By the pool of Bethesda lies a man who has waited thirty-eight years for healing. Day after day he watches others step into the water before him. But sadly, as tradition promises that the first to enter when it is stirred will be made well, he is never first- never that man. His words to Jesus are heavy with sadness, despondency and disappointment: “I have no one to put me into the pool.” This man’s sickness is more than physical – it is the weariness of abandonment, the slow fading of hope after years of exclusion.

When Jesus asks, “Do you want to be made well?”, it might sound almost cruel. Yet it is a question that cuts to the heart of what healing truly means. The man’s reply does not name desire but despair: he cannot imagine a world where his healing is possible. Into that paralysis of imagination, Jesus speaks a new word: “Stand up, take your mat and walk.” In that moment, healing becomes not a transaction but an awakening. The man rises – not only restored in body but reawakened in spirit, able to inhabit a world beyond resignation.
For the Brazilian theologian Rubem Alves, this moment captures the essence of faith: the rebirth of imagination in the face of despair. In Tomorrow’s Child, Alves writes that “hope is hearing the melody of the future; faith is to dance it.” The man by the pool could hear no melody – no music. His life was defined by waiting. Jesus restores his capacity to imagine a future again- to imagine a life restored. This is the heart of reconciliation: not the return to what was, but the creation of what might yet be.

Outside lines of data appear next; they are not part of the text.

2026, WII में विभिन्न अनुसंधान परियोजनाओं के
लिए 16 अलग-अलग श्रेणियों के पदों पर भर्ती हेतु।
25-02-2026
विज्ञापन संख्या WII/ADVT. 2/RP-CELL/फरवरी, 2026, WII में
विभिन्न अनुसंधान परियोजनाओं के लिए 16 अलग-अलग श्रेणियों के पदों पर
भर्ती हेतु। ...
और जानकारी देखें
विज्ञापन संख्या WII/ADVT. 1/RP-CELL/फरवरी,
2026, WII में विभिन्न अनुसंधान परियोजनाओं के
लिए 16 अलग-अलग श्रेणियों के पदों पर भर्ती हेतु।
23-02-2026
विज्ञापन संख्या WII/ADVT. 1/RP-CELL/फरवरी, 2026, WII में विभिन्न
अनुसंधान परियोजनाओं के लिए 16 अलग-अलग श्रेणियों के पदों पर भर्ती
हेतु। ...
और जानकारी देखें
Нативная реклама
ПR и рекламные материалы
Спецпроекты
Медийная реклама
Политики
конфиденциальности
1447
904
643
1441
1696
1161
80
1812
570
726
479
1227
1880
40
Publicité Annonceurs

A number of modern theologians such as Jürgen Moltmann and Elizabeth Johnson have written of similar hope – that healing is not merely cure but participation in God’s ongoing creativity. Alves calls this poetic theology: the conviction that beauty and imagination are instruments of divine peace. In this story, Jesus acts as both poet and prophet Christ speaks words that reimagine what is possible, and by those words the man is restored to community and to life.

From this perspective, penance is not guilt-driven sorrow but the courage to begin again. It is to trust that life can still be renewed after long affliction. The man’s obedience, rising and walking, is his act of penance: a turning from despair toward hope, from paralysis toward participation in God’s future.

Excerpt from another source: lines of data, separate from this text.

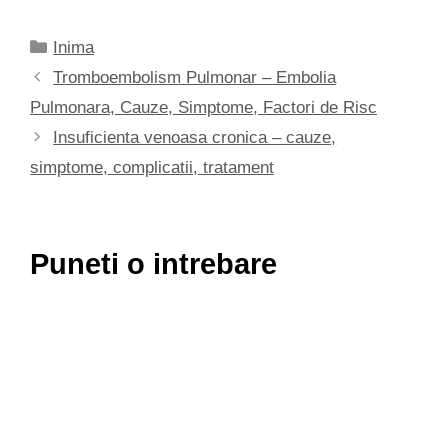
Categorii
Inima
Tromboembolism Pulmonar – Embolia
Pulmonara, Cauze, Simptome, Factori de Risc
Insuficienta venoasa cronica – cauze,
simptome, complicatii, tratament
Puneti o intrebare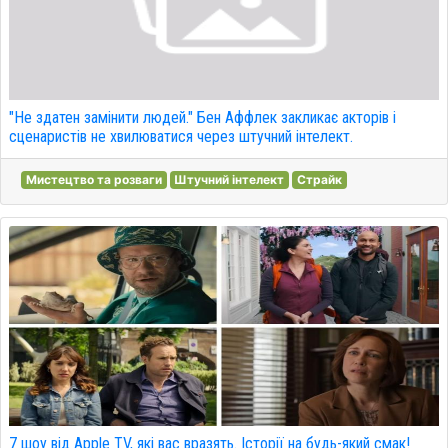
"Не здатен замінити людей." Бен Аффлек закликає акторів і
сценаристів не хвилюватися через штучний інтелект.
Мистецтво та розваги
Штучний інтелект
Страйк
7 шоу від Apple TV, які вас вразять. Історії на будь-який смак!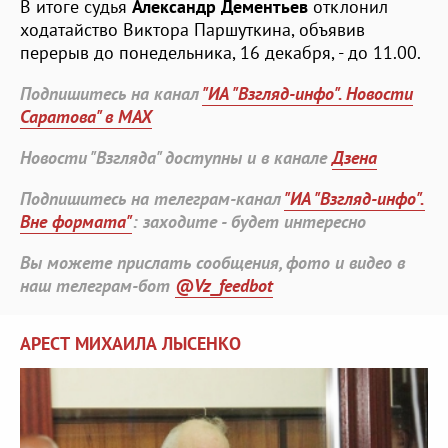
В итоге судья
Александр Дементьев
отклонил
ходатайство Виктора Паршуткина, объявив
перерыв до понедельника, 16 декабря, - до 11.00.
Подпишитесь на канал
"ИА "Взгляд-инфо". Новости
Саратова" в MAX
Новости "Взгляда" доступны и в канале
Дзена
Подпишитесь на телеграм-канал
"ИА "Взгляд-инфо".
Вне формата"
: заходите - будет интересно
Вы можете прислать сообщения, фото и видео в
наш телеграм-бот
@Vz_feedbot
АРЕСТ МИХАИЛА ЛЫСЕНКО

Peace, in this story, is not the stillness of the water but the movement of resurrection. Alves reminds us that peace is never imposed by coercion; it is the fruit of imagination and beauty. When Jesus heals the man, he reclaims his agency .The man is no longer a passive sufferer but a living sign of divine creativity. Peace, then, is the capacity to live differently, to inhabit the world as if it were already being made new.

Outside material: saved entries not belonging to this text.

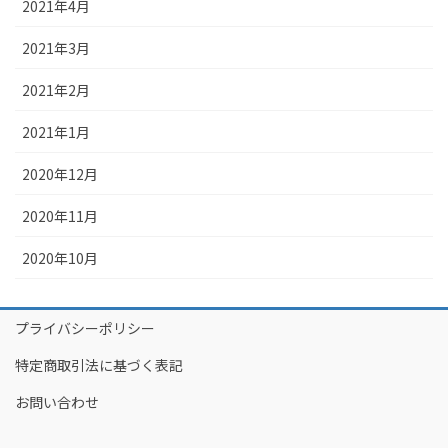
2021年4月
2021年3月
2021年2月
2021年1月
2020年12月
2020年11月
2020年10月
プライバシーポリシー
特定商取引法に基づく表記
お問い合わせ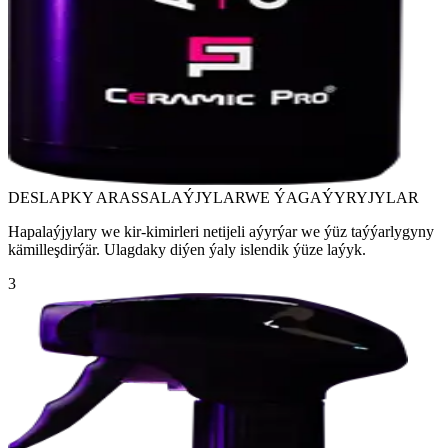
DESLAPKY ARASSALAÝJYLAR
WE ÝAGAÝYRYJYLAR
Hapalaýjylary we kir-kimirleri netijeli aýyrýar we ýüz taýýarlygyny
kämilleşdirýär. Ulagdaky diýen ýaly islendik ýüze laýyk.
3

Reconciliation unfolds in the social ripple that follows. The healed man, once invisible, becomes a sign that God’s mercy and love flows beyond systems and rules. The religious leaders, bound by Sabbath law, cannot see the miracle for what it is. But poetry is stronger than law; the imagination of God breaks open the rigid structures that imprison love. True reconciliation happens when the human heart awakens to beauty, when we see in another’s healing the possibility of our own. It is God’s tenderness reaching into long suffering, not to erase it but to bring hope and life…. the beginning of awe and wonder.”

 

reflective action

Today, take time to bring before God two people or two groups who remember the same event differently.
Hold one name in your left hand, and the other in your right.
Do not try to reconcile them.
Simply breathe, and offer both to God’s mercy :
“Teach us to hold truth without hatred, and memory without fear.”

journalling prompt

Think of a moment – personal, familial, or national – where the truth was not simple, where pain and hope lived side by side.

Write an imaginary letter to someone who you have had a very different experience of truth and way of seeing an issue.
Write with tenderness, allowing the complexity to remain but showing you have deeply heard and understand their voice.